━━ TEXT BLOCK ━━

Re: syntax for the algebra - or "shortcuts" for subselect from Steve Harris on 2010-08-11 (public-rdf-dawg@w3.org from July to September 2010)

From: Steve Harris <steve.harris@garlik.com>
Date: Wed, 11 Aug 2010 11:31:17 +0100
To: Axel Polleres <axel.polleres@deri.org>
Cc: SPARQL Working Group <public-rdf-dawg@w3.org>
Message-Id: <16ECD3A8-D1A5-4CFC-BA94-97A275575C95@garlik.com>
For me the is in the same category as the proposed Update abbreviations. Apart from "BIND" there's no precedent in SQL, or existing SPARQL implementations, so I don't feel that it's wise to attempt to standardise something like this.

I can see no reason why it wouldn't work though, technically speaking.

- Steve

On 2010-08-11, at 10:50, Axel Polleres wrote:

> (sorry, previous message was unfinished)
> 
> Had this in my mind for a while... but didn't have a chance to write it down yet:
> Along the discussions around BIND, I am thinking about why only decoupling project expressions 
> but not also operators in the algebra that are syntactically bound to (sub)select at the moment, namely:
> 
> i) ORDER BY
> ii) LIMIT
> iii) Project expressions (also a recurring issue in the ongoing discussion about assignment, or BIND)
> iv) aggregates
> 
> All these have separate operators in the algebra, I think, but no stand-alone synatctic counterpart (i.e., without occuring in a (sub)SELECT)
> 
> I want to bring a - preliminary - proposal on the table to add own syntax for i)-iv) which: 
> - actually wouldn't really "add" syntax but rather should be viewed as shortcuts for current subselect queries 
> - BTW serves as a syntax proposal for BIND
> 
> Here we go:
> 
> (0) As a basement of defining the semantics of all this, it might make sense to base the whole evaluation semantics of patterns on solution sequences, 
>   rather than sets: the jumping back and forth between multisets and sequences (toList/toMultiset) IMO just complicates things, why not just go all 
>   the way with sequences and just say that in some cases the order is not deterministic or, resp., order may be lost during joins?

━━━
━━ DATA SUPPLIED ━━

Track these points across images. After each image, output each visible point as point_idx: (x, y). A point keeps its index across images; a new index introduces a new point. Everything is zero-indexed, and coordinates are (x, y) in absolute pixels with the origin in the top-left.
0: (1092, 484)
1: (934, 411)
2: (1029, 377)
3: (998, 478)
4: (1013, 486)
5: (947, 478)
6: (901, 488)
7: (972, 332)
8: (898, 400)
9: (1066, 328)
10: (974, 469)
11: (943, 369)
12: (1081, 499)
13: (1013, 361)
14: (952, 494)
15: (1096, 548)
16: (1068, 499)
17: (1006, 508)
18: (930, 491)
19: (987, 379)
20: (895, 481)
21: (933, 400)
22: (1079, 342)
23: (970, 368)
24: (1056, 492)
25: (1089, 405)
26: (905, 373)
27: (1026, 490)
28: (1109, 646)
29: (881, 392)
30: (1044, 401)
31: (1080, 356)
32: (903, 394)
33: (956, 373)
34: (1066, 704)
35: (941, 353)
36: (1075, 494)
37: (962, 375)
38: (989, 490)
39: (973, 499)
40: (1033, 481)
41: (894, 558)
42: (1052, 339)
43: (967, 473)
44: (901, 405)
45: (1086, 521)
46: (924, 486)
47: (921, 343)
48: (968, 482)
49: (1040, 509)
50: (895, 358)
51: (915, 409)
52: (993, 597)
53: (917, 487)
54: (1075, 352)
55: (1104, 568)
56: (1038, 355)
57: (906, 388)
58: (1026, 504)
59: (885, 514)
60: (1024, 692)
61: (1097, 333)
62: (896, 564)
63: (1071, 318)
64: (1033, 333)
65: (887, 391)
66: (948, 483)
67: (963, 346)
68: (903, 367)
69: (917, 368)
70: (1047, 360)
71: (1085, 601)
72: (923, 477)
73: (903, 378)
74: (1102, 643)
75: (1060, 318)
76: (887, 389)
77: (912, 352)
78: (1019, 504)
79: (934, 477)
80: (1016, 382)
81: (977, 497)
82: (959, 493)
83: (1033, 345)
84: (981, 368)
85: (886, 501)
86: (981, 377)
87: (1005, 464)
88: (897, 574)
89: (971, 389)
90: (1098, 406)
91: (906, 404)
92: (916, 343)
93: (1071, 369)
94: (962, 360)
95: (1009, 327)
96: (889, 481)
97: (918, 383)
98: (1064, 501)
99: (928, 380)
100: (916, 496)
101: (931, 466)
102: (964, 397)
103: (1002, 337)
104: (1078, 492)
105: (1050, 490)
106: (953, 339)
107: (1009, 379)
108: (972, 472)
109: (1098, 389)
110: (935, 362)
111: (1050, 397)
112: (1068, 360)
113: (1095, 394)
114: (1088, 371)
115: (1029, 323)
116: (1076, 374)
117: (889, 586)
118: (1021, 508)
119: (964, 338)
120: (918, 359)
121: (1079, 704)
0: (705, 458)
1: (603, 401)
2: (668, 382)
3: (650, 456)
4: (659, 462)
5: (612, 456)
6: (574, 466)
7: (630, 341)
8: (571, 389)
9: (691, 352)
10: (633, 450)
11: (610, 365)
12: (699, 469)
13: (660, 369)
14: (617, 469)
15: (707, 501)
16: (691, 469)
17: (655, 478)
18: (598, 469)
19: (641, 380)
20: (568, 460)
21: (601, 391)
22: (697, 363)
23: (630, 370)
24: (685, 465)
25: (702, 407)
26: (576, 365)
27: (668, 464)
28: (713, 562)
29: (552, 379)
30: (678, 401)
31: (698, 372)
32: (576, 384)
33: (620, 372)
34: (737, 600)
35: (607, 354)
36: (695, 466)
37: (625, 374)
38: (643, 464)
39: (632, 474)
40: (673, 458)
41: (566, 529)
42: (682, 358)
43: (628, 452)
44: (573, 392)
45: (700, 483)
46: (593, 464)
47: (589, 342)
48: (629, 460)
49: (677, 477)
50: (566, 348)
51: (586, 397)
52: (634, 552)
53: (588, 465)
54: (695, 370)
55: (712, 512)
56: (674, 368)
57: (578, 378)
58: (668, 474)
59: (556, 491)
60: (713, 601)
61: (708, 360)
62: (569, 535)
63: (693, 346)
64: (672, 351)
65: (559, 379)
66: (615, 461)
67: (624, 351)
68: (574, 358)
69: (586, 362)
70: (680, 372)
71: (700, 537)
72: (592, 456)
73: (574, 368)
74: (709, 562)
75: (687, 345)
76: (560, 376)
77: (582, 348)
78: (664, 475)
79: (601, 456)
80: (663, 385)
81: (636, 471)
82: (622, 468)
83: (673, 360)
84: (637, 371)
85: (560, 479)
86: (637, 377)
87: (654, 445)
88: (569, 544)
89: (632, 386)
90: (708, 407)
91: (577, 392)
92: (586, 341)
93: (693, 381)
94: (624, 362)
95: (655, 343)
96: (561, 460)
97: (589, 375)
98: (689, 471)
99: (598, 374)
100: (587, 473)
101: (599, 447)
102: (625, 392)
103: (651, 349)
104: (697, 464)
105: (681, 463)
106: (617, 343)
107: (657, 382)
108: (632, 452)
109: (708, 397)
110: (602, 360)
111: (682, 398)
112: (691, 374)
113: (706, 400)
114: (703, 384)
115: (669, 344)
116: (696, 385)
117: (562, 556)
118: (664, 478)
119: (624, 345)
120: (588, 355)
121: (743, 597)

━━━

PROMPT 1:
Answer these from the SPARQL message, one answer per line, marked like the questions:
(a) Which keyword does Steve Harris name as the only one with precedent in SQL or existing SPARQL implementations?
(b) At what time on 2010-08-11 did Axel Polleres write the quoted message?
(c) Instead of sets, what does Axel Polleres suggest basing the whole evaluation semantics of patterns on?
PROMPT 2:
Edit the SPARQL message: reproduce the passage from "On 2010-08-11, at" to "in a (sub)SELECT)", changing "aggregates" to "grouping".

RESPONSE BOX 1:
(a) BIND
(b) 10:50
(c) Solution sequences

RESPONSE BOX 2:
On 2010-08-11, at 10:50, Axel Polleres wrote:

> (sorry, previous message was unfinished)
> 
> Had this in my mind for a while... but didn't have a chance to write it down yet:
> Along the discussions around BIND, I am thinking about why only decoupling project expressions 
> but not also operators in the algebra that are syntactically bound to (sub)select at the moment, namely:
> 
> i) ORDER BY
> ii) LIMIT
> iii) Project expressions (also a recurring issue in the ongoing discussion about assignment, or BIND)
> iv) grouping
> 
> All these have separate operators in the algebra, I think, but no stand-alone synatctic counterpart (i.e., without occuring in a (sub)SELECT)